----- Records provided

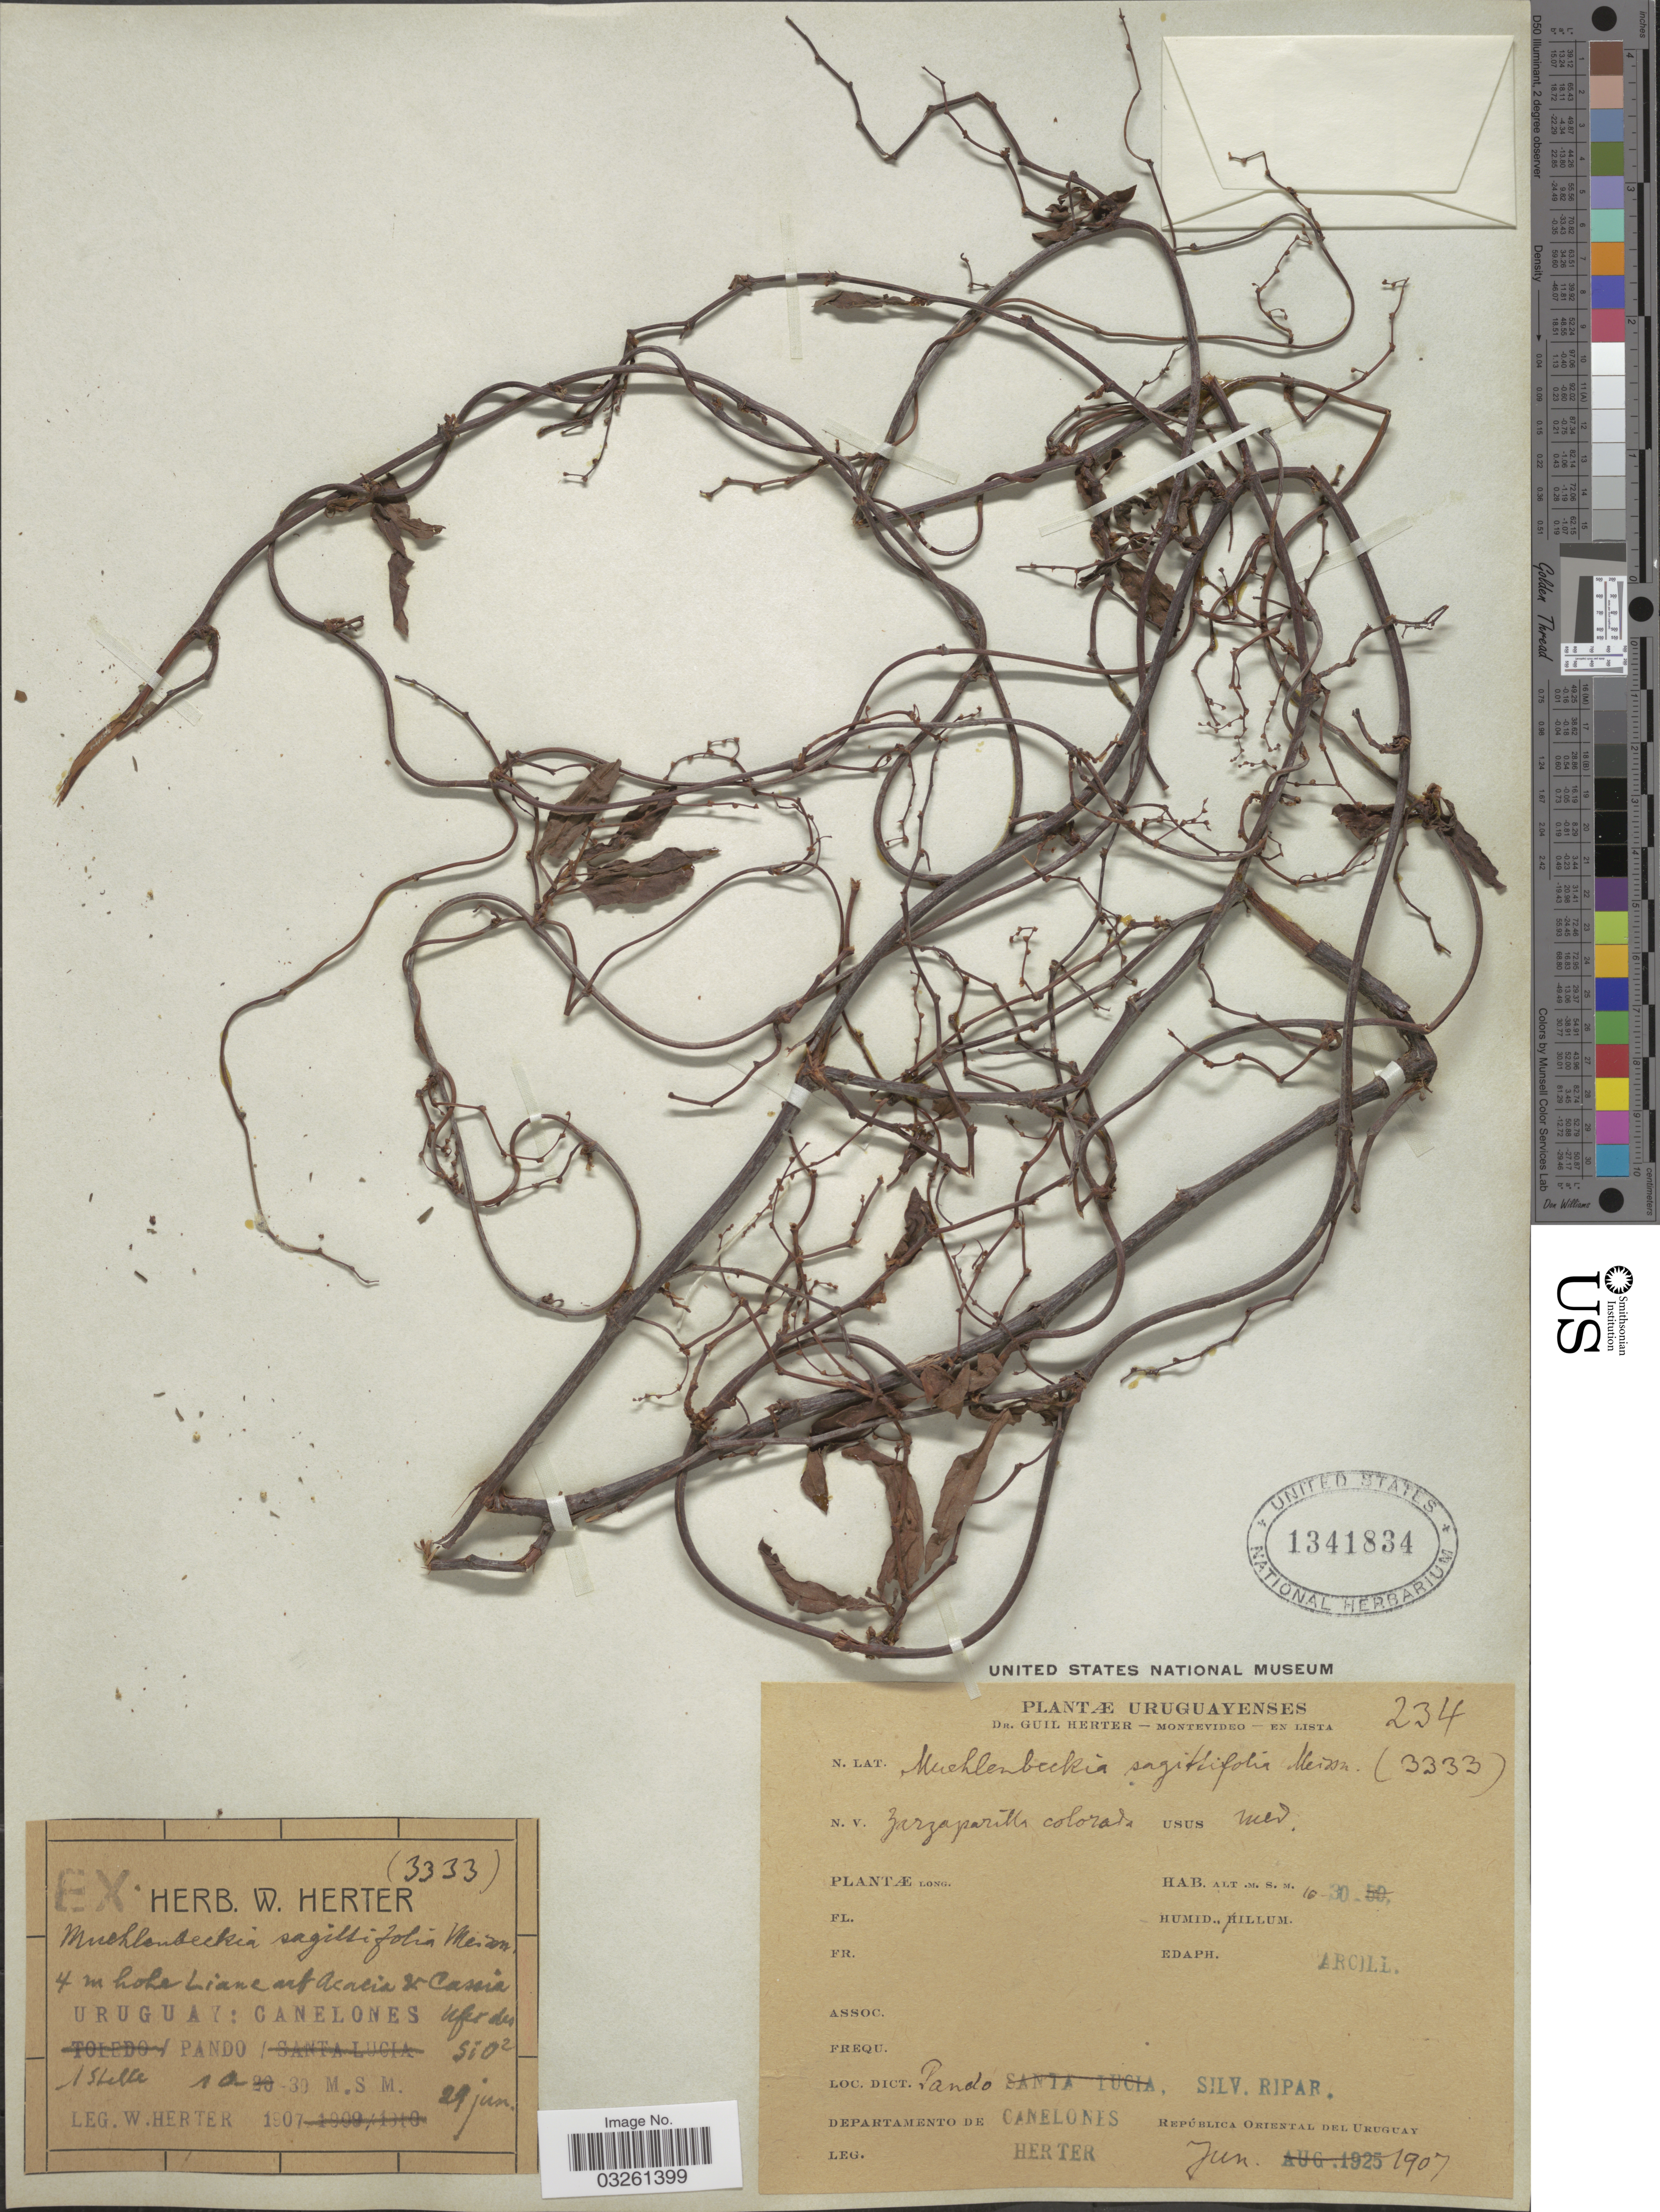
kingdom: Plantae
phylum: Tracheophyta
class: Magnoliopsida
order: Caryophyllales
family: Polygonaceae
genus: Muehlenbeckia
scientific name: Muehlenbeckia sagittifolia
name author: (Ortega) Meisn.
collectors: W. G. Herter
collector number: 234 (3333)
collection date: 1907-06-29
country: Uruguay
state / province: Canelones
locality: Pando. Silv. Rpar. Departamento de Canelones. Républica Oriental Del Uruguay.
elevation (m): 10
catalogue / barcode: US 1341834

----------

Your goal:
Reproduce the records above line for line, without the pictures.

Task result:
kingdom: Plantae
phylum: Tracheophyta
class: Magnoliopsida
order: Caryophyllales
family: Polygonaceae
genus: Muehlenbeckia
scientific name: Muehlenbeckia sagittifolia
name author: (Ortega) Meisn.
collectors: W. G. Herter
collector number: 234 (3333)
collection date: 1907-06-29
country: Uruguay
state / province: Canelones
locality: Pando. Silv. Rpar. Departamento de Canelones. Républica Oriental Del Uruguay.
elevation (m): 10
catalogue / barcode: US 1341834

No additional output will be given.